■ Records for the exercise
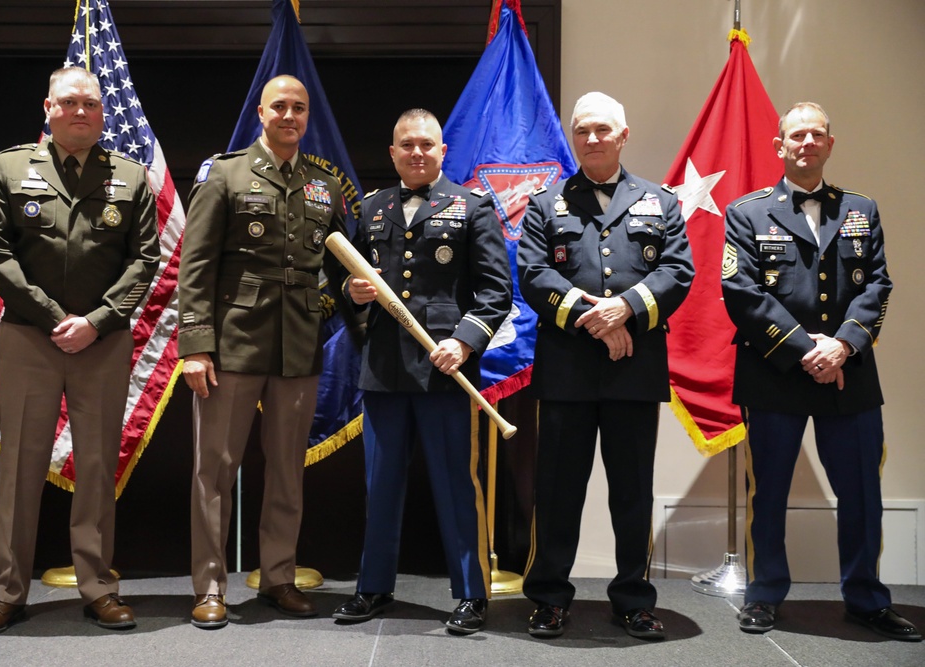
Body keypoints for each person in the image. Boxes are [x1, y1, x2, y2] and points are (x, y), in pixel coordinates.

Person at [0, 67, 160, 636]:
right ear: (47, 108)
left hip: (102, 340)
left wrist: (96, 321)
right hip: (31, 335)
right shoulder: (9, 166)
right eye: (70, 102)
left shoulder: (129, 176)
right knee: (20, 466)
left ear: (104, 114)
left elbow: (145, 260)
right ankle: (7, 593)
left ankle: (99, 587)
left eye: (92, 105)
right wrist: (55, 318)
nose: (82, 112)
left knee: (99, 466)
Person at [722, 102, 920, 641]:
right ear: (779, 146)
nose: (806, 142)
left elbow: (877, 286)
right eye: (796, 135)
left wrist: (843, 348)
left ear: (830, 143)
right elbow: (741, 293)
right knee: (769, 491)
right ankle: (764, 594)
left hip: (849, 372)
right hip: (775, 369)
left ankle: (865, 598)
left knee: (861, 491)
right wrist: (807, 349)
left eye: (816, 134)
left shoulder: (862, 208)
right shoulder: (747, 212)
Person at [517, 92, 693, 640]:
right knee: (558, 490)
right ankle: (549, 597)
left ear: (623, 135)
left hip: (633, 370)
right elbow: (533, 273)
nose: (590, 139)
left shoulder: (660, 202)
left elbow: (678, 270)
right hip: (568, 369)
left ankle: (633, 600)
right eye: (581, 131)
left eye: (601, 130)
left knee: (633, 491)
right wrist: (594, 318)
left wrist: (627, 310)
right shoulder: (547, 203)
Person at [331, 109, 512, 634]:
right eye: (406, 145)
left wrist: (464, 341)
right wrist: (353, 293)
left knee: (456, 483)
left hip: (444, 370)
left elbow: (495, 291)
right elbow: (348, 287)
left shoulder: (472, 206)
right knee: (380, 482)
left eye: (426, 145)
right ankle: (373, 587)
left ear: (442, 151)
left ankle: (471, 595)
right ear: (392, 153)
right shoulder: (371, 208)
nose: (416, 153)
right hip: (384, 370)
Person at [178, 74, 347, 629]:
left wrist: (336, 302)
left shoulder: (324, 184)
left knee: (286, 474)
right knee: (215, 471)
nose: (290, 116)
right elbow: (196, 265)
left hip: (297, 347)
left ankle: (278, 577)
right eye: (281, 106)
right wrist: (196, 346)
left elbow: (343, 264)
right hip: (232, 345)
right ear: (260, 111)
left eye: (299, 108)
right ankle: (209, 586)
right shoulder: (224, 174)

■ What the exercise asks
Once the pictures are removed, set down what remains of the entries above exactly.

■ Exercise output
Body keypoints for each person in the image. Boxes are [x1, y1, x2, y2] and points are (x, y), in pixel coordinates.

Person at [0, 67, 160, 636]:
right ear: (47, 108)
left hip: (102, 340)
left wrist: (96, 321)
right hip: (31, 335)
right shoulder: (9, 166)
right eye: (70, 102)
left shoulder: (129, 176)
right knee: (20, 466)
left ear: (104, 114)
left elbow: (145, 260)
right ankle: (7, 593)
left ankle: (99, 587)
left eye: (92, 105)
right wrist: (55, 318)
nose: (82, 112)
left knee: (99, 466)
Person at [722, 102, 920, 641]:
right ear: (779, 146)
nose: (806, 142)
left elbow: (877, 286)
right eye: (796, 135)
left wrist: (843, 348)
left ear: (830, 143)
right elbow: (741, 293)
right knee: (769, 491)
right ankle: (764, 594)
left hip: (849, 372)
right hip: (775, 369)
left ankle: (865, 598)
left knee: (861, 491)
right wrist: (807, 349)
left eye: (816, 134)
left shoulder: (862, 208)
right shoulder: (747, 212)
Person at [517, 92, 693, 640]:
right knee: (558, 490)
right ankle: (549, 597)
left ear: (623, 135)
left hip: (633, 370)
right elbow: (533, 273)
nose: (590, 139)
left shoulder: (660, 202)
left elbow: (678, 270)
right hip: (568, 369)
left ankle: (633, 600)
right eye: (581, 131)
left eye: (601, 130)
left knee: (633, 491)
right wrist: (594, 318)
left wrist: (627, 310)
right shoulder: (547, 203)
Person at [331, 109, 512, 634]:
right eye: (406, 145)
left wrist: (464, 341)
right wrist: (353, 293)
left knee: (456, 483)
left hip: (444, 370)
left elbow: (495, 291)
right elbow: (348, 287)
left shoulder: (472, 206)
right knee: (380, 482)
left eye: (426, 145)
right ankle: (373, 587)
left ear: (442, 151)
left ankle: (471, 595)
right ear: (392, 153)
right shoulder: (371, 208)
nose: (416, 153)
right hip: (384, 370)
Person at [178, 74, 347, 629]:
left wrist: (336, 302)
left shoulder: (324, 184)
left knee: (286, 474)
right knee: (215, 471)
nose: (290, 116)
right elbow: (196, 265)
left hip: (297, 347)
left ankle: (278, 577)
right eye: (281, 106)
right wrist: (196, 346)
left elbow: (343, 264)
right hip: (232, 345)
right ear: (260, 111)
left eye: (299, 108)
right ankle: (209, 586)
right shoulder: (224, 174)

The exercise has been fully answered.